Cumulative meta-analysis (MA) of patient-oriented outcomes is commonly used to determine if the addition of a new trial to a series of the existing trials results in a statistically significant change in the overall treatment effect [1]. This approach implies that repeated significance testing is likely to increase the risk of random error and false-positive (FP) results as the number of studies increases. Recent studies have suggested that apparently conclusive evidence resulting from MAs may be inconclusive [2], [3], [4] and [5].
For evidence obtained from MAs to be categorized as conclusive, the total number of participants should be at least as large as the sample (or information) size of a single optimally powered randomized controlled trial (RCT) [2] and [6]. The optimal information size is calculated using a prespecified event rate in the control group, minimum intervention effect, and desired maximum risk of type I and type II errors. When the observed information size is less than the optimal, the imprecision of the estimate of treatment effect and risk of obtaining FP result (type I error) increase. Accordingly, the Grading of Recommendations Assessment, Development and Evaluation (GRADE) Working Group recommends that if the total number of patients included in a systematic review is less than the optimal information size, it should be rated down for imprecision [7].
Trial sequential analysis (TSA) has been proposed as a method to determine if results of MAs are conclusive by providing the optimal sample size and monitoring boundaries analogous to constructing interim monitoring boundaries for individual RCTs [2]. In TSA, the optimal information size can also be calculated so that the minimum intervention effect is estimated from low-bias trials [2] and by accounting for between-trial diversity, which is defined as a relative reduction in variance because of switching from random-effects model to a fixed-effects model [8].

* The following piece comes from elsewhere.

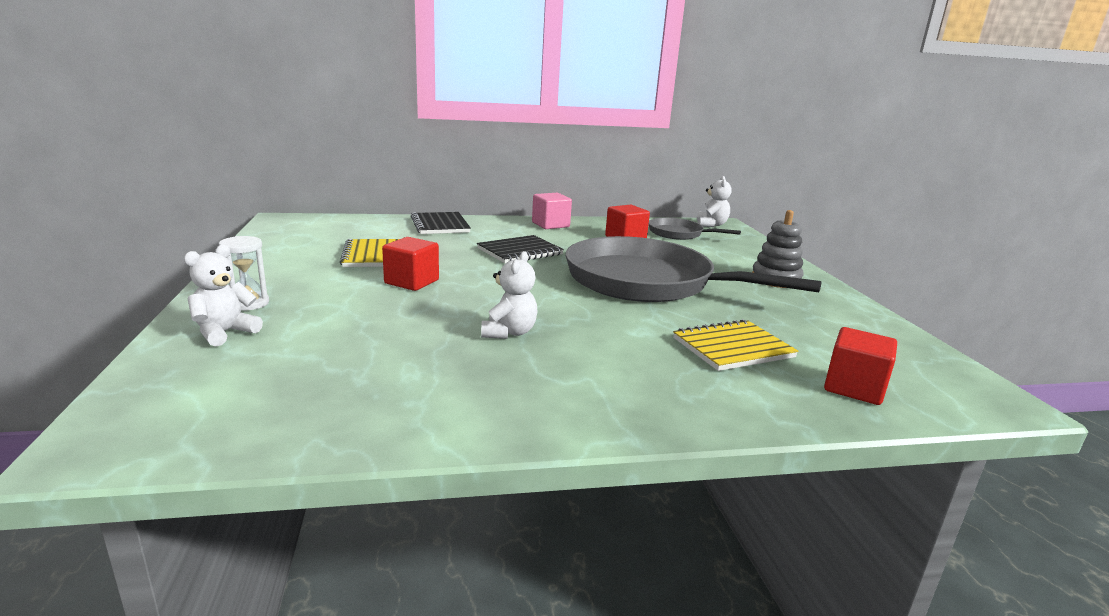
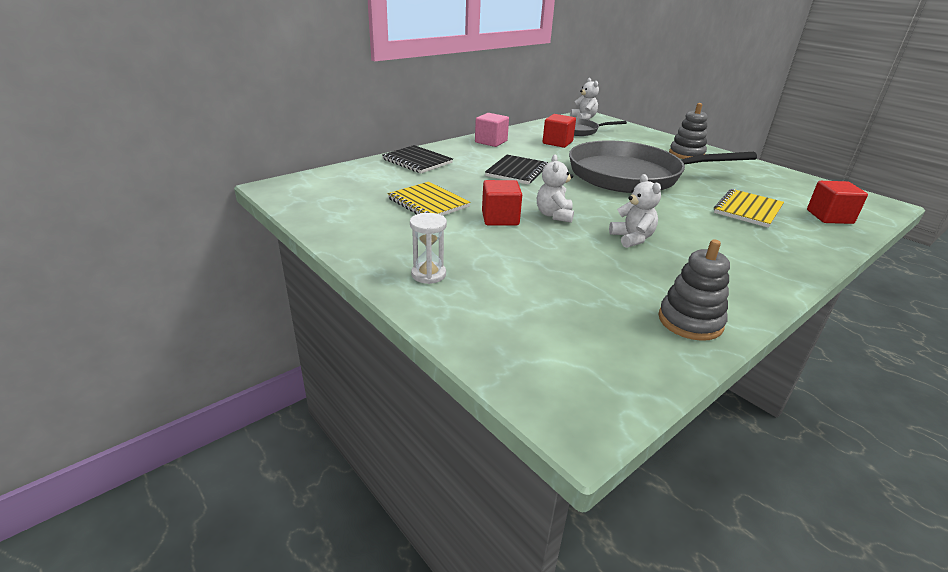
camera: 30 degrees left, 10 degrees up
white teddy bear [184,244,263,347] -> white teddy bear moved to [537,155,574,223]
none -> grey stacking toy [658,239,730,341]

The TSA methods have been incorporated into publically available software [9]. However, at present, the methods can address binary and continuous outcomes using one spending function (O’Brien-Fleming) but not time-to-event outcomes. These patient-oriented outcomes, such as the overall survival or progression-free survival, are central to studies of many diseases, including cancer and HIV. Therefore, there is a need for TSA that can incorporate both hazard ratios (HRs) for time-to-event outcomes and relative risk, risk difference, or odds ratio for binary outcomes. The Cochrane Handbook recommends that the effect measure for time-to-event outcomes should be expressed as HR [10], and methods exist to extract approximate HRs from published studies that did not explicitly report them [11], [12], [13] and [14]. Time-to-event outcomes can be analyzed as binary outcomes, but it is generally accepted that this practice leads to the loss of power and that it should be avoided [11]. The pooled meta-analytic estimates and heterogeneity will also likely be different for time-to-event outcomes compared with the same outcomes classified as binary, which will yield different TSA results.
Our objective was to present a method for performing TSA for time-to-event outcomes when HRs and their standard errors are available. Furthermore, no study to date has addressed the conclusiveness of evidence in MAs of time-to-event outcomes, which are prevalent in cancer trials. We used these methods to assess the conclusiveness of MAs of treatments for multiple myeloma.